Reproduce word for word everything from "Secondly, ‘Focusing’ approaches" down to "trying to happen." in the passage on Focusing and Buddhist meditation below.
[PASSAGE PROVIDED Boundary: Start]
Secondly, ‘Focusing’ approaches everything that arises in Consciousness within the body-mind as ‘other’ – that which is on the threshold of Consciousness is ‘related to’, in order to acknowledge it fully and welcome it into awareness. As Consciousness, we ‘relate’ to what is arising, and empathise with ‘it’. So ‘Focusing’ frames self-empathy as an ‘inner relationship’ – quite literally at first (we may actually ‘say Hello’ to parts of ourselves) – as a way to allow the processes of healing and insight that are trying to happen.
Because the importance of the Other Power dimension is often not well understood within Buddhist communities of practice, this article is perhaps more concerned with Buddhist conceptualisations of meditation than with ‘Focusing’. It is however, once again drawing on insights from the ‘Focusing’ approach to meditative process, and using these to better understand the subtleties of how we apply the Four Right Efforts in our meditative processes.
Please note that this is a two-part article. Key information, regarding the importance of the brahmavihāras to our understanding of the way Right Effort works in the Other Power context, is provided in the second article, which is linked at the end of this one.
This is the thirteenth article in the Buddha Meets Gendlin series. It follows on directly from the twelfth article – Dimensions of the Buddhist Heart. If you wish to read the whole sequence of articles, the first article is Eugene Gendlin’s Clear Space.
[PASSAGE PROVIDED Boundary: End]
[PROVIDED MATERIAL Boundary: Start]
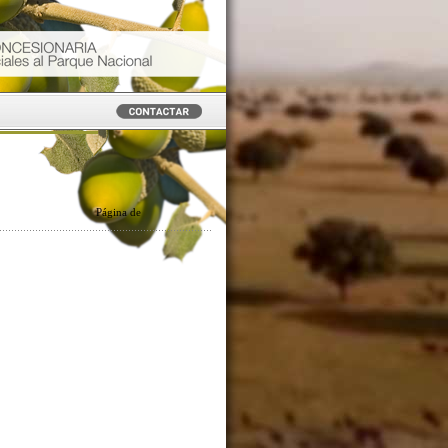
Página
de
[PROVIDED MATERIAL Boundary: End]
» EXERCISE OUTPUT
Secondly, ‘Focusing’ approaches everything that arises in Consciousness within the body-mind as ‘other’ – that which is on the threshold of Consciousness is ‘related to’, in order to acknowledge it fully and welcome it into awareness. As Consciousness, we ‘relate’ to what is arising, and empathise with ‘it’. So ‘Focusing’ frames self-empathy as an ‘inner relationship’ – quite literally at first (we may actually ‘say Hello’ to parts of ourselves) – as a way to allow the processes of healing and insight that are trying to happen.